## WHAT YOU ARE ASKED TO DO
Copy every line of the listing that holds the string "priority".
● ● ● ●
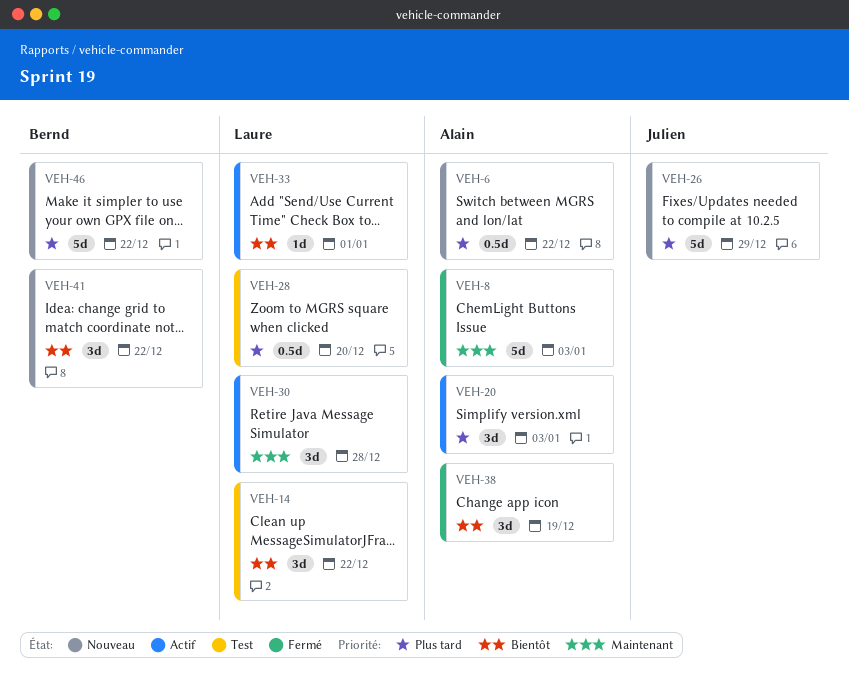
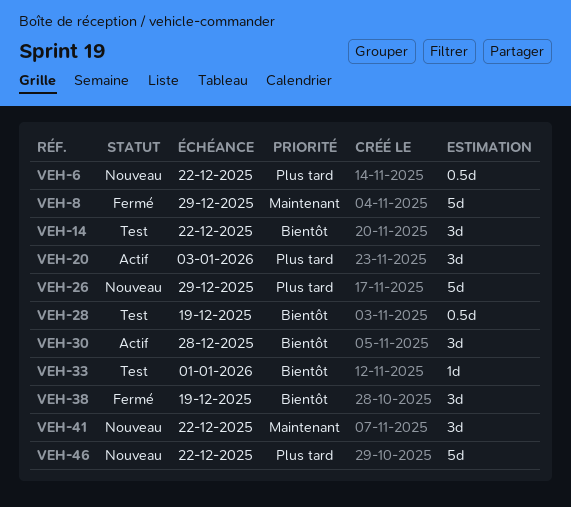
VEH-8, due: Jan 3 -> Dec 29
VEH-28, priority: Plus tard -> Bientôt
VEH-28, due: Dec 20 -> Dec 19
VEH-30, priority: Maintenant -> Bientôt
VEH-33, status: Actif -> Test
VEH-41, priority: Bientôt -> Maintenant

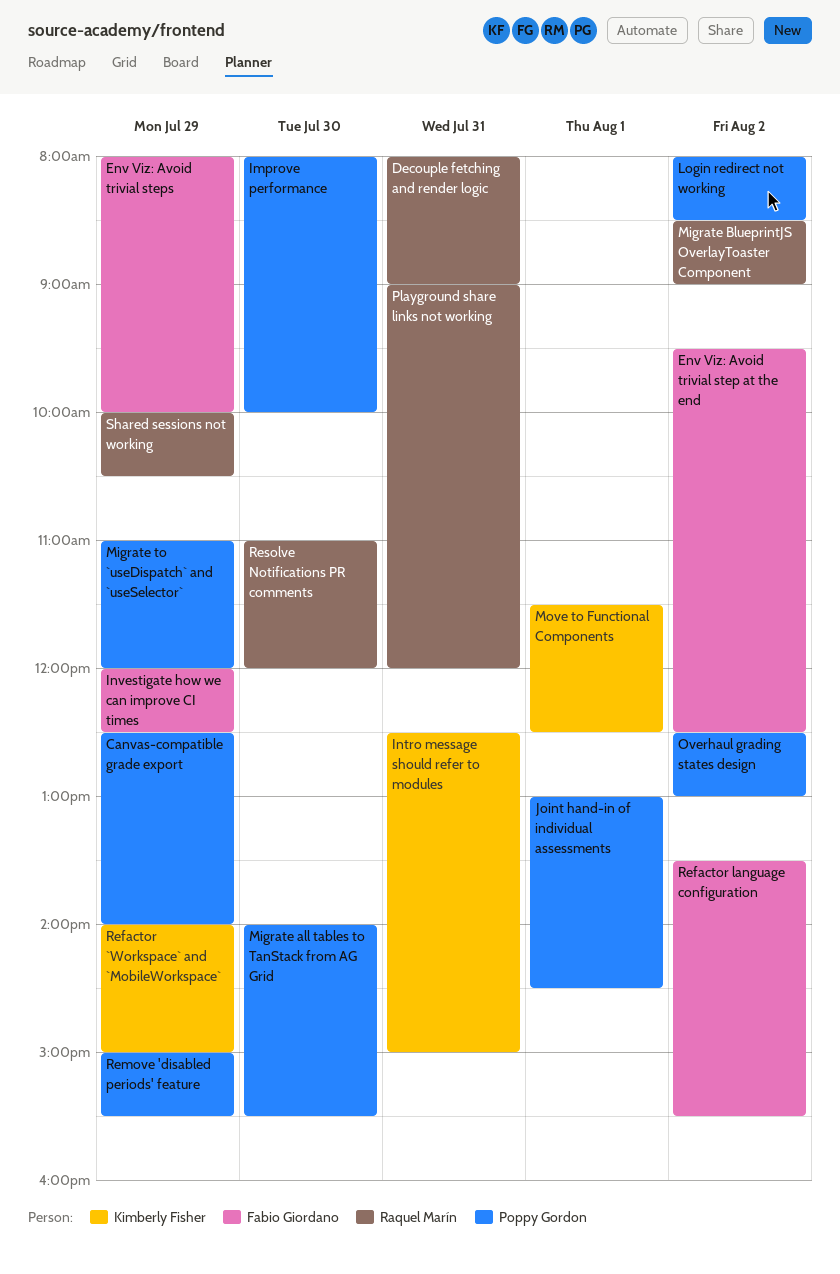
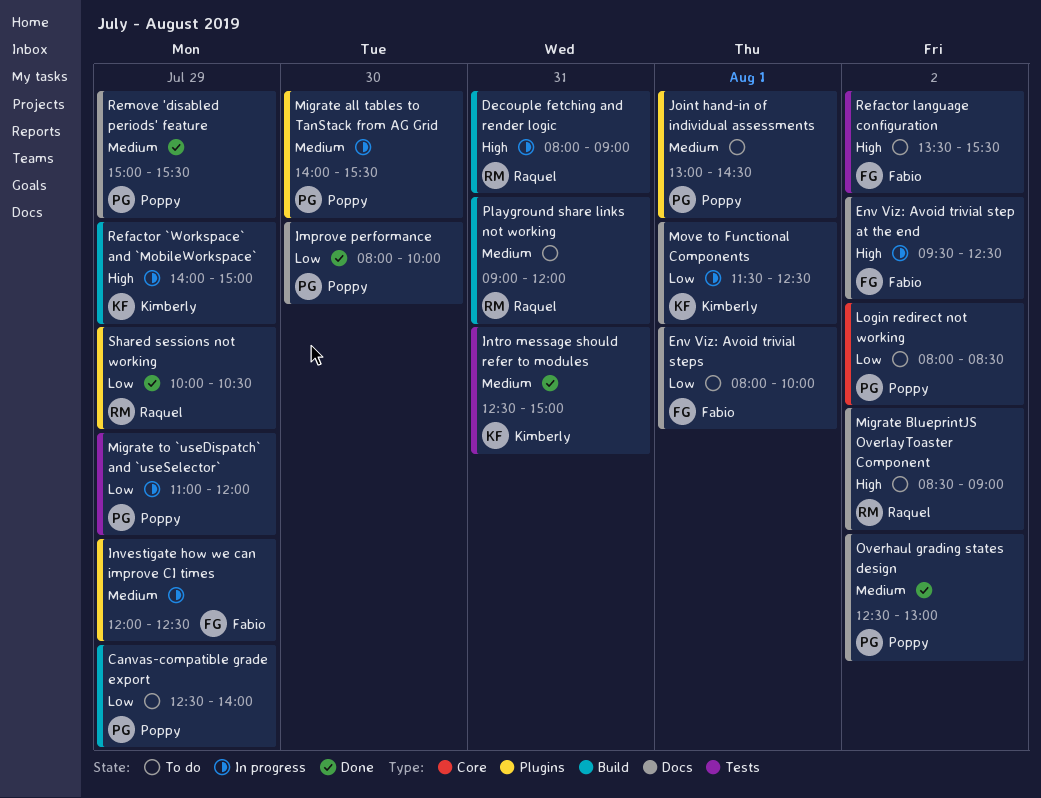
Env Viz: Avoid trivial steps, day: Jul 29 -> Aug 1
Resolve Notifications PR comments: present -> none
● ● ● ●
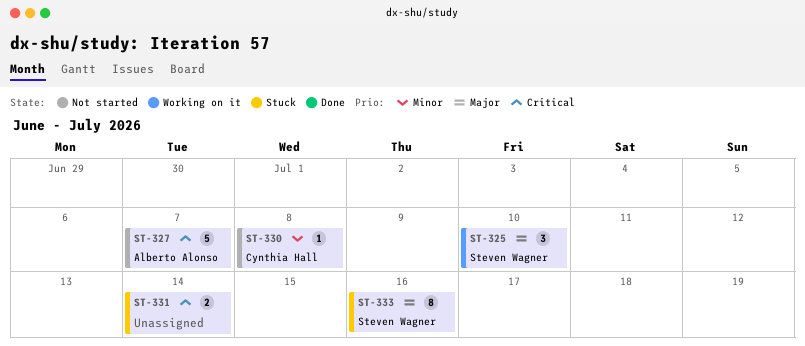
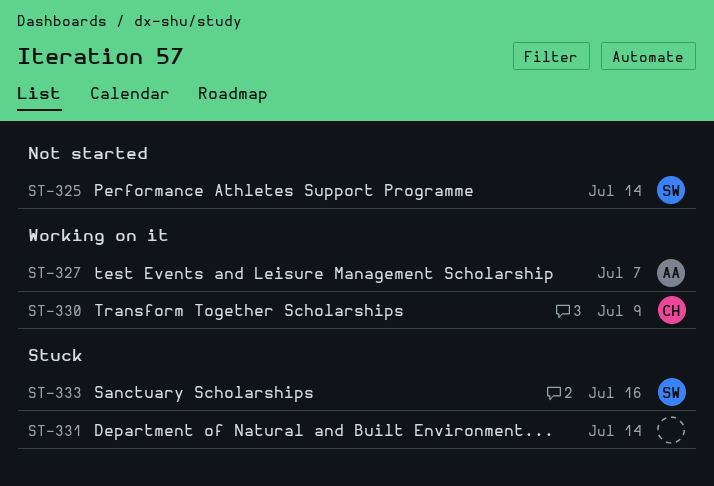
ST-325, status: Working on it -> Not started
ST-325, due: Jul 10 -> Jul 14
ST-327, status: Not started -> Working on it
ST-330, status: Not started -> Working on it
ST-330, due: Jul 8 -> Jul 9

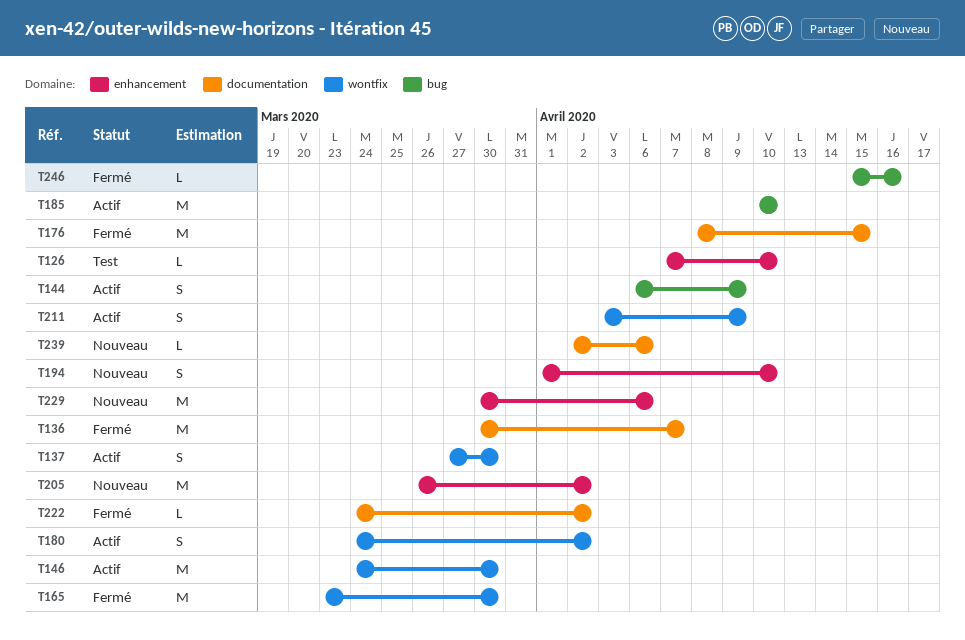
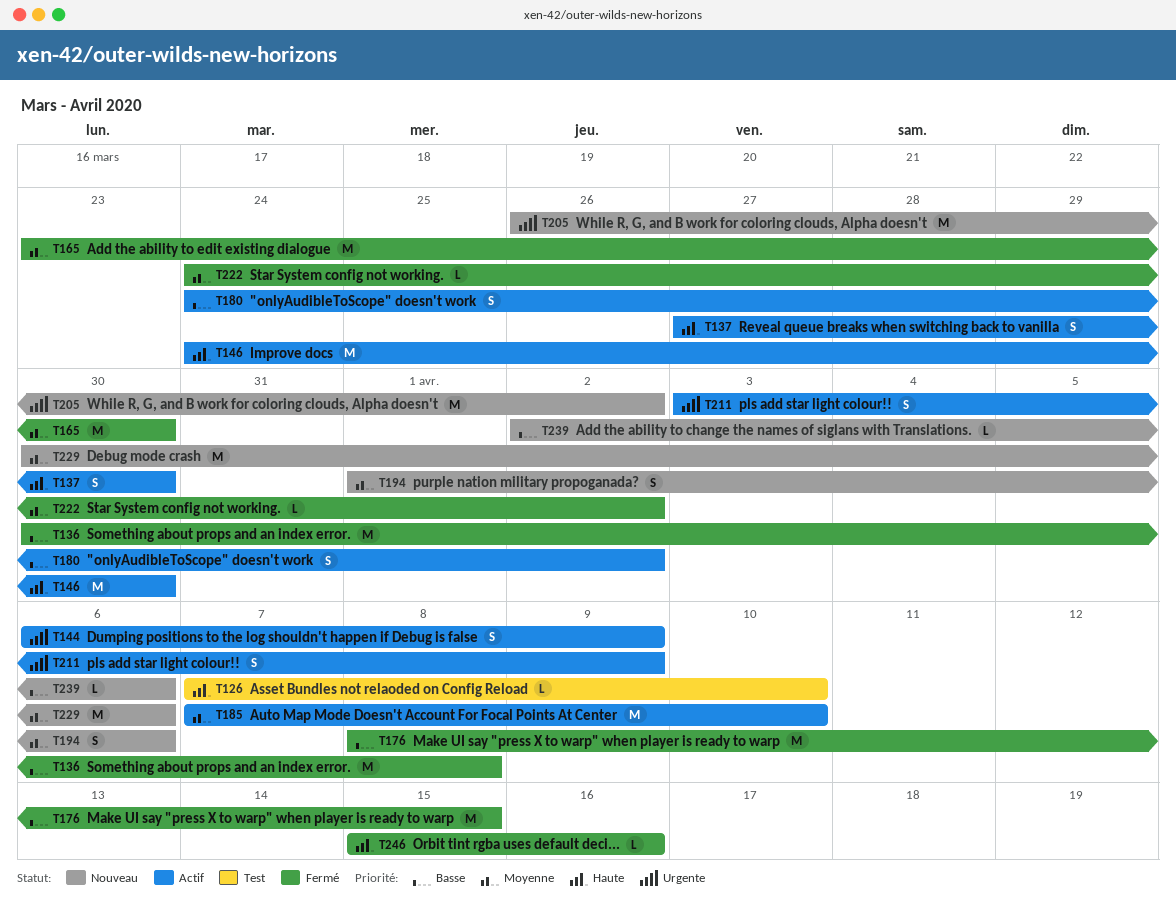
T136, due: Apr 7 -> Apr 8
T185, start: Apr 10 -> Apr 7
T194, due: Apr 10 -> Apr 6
● ● ● ●
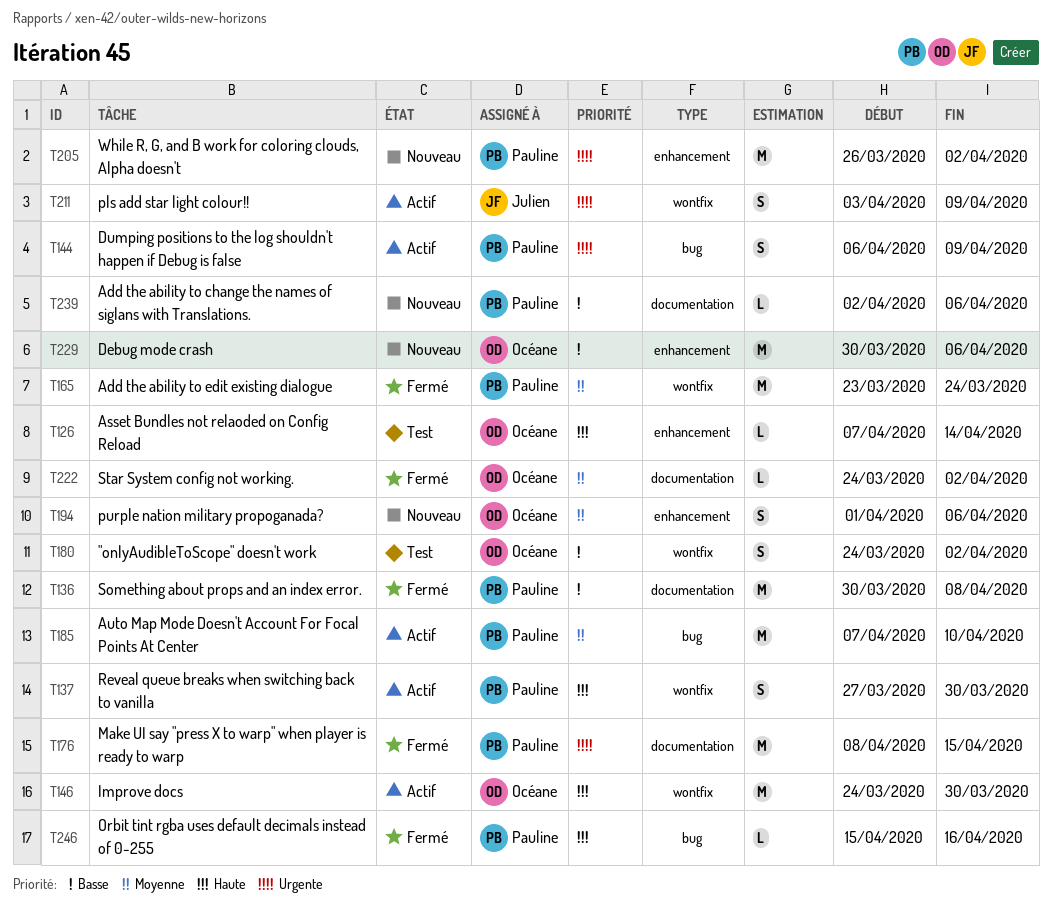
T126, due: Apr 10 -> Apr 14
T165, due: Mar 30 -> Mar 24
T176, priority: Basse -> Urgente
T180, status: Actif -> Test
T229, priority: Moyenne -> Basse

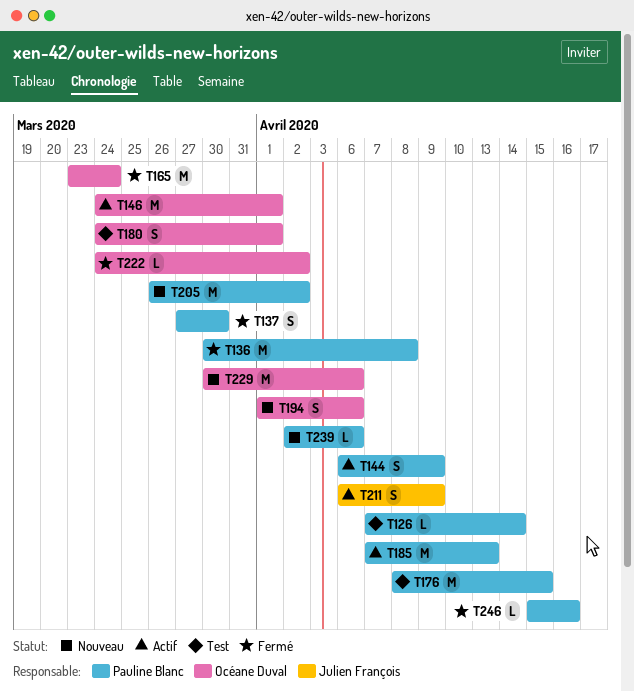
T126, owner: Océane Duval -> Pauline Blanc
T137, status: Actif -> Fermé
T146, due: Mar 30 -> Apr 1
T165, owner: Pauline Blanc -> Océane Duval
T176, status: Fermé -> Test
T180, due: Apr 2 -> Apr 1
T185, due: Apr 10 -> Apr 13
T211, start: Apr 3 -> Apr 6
● ● ● ●
## TASK OUTPUT
VEH-28, priority: Plus tard -> Bientôt
VEH-30, priority: Maintenant -> Bientôt
VEH-41, priority: Bientôt -> Maintenant
T176, priority: Basse -> Urgente
T229, priority: Moyenne -> Basse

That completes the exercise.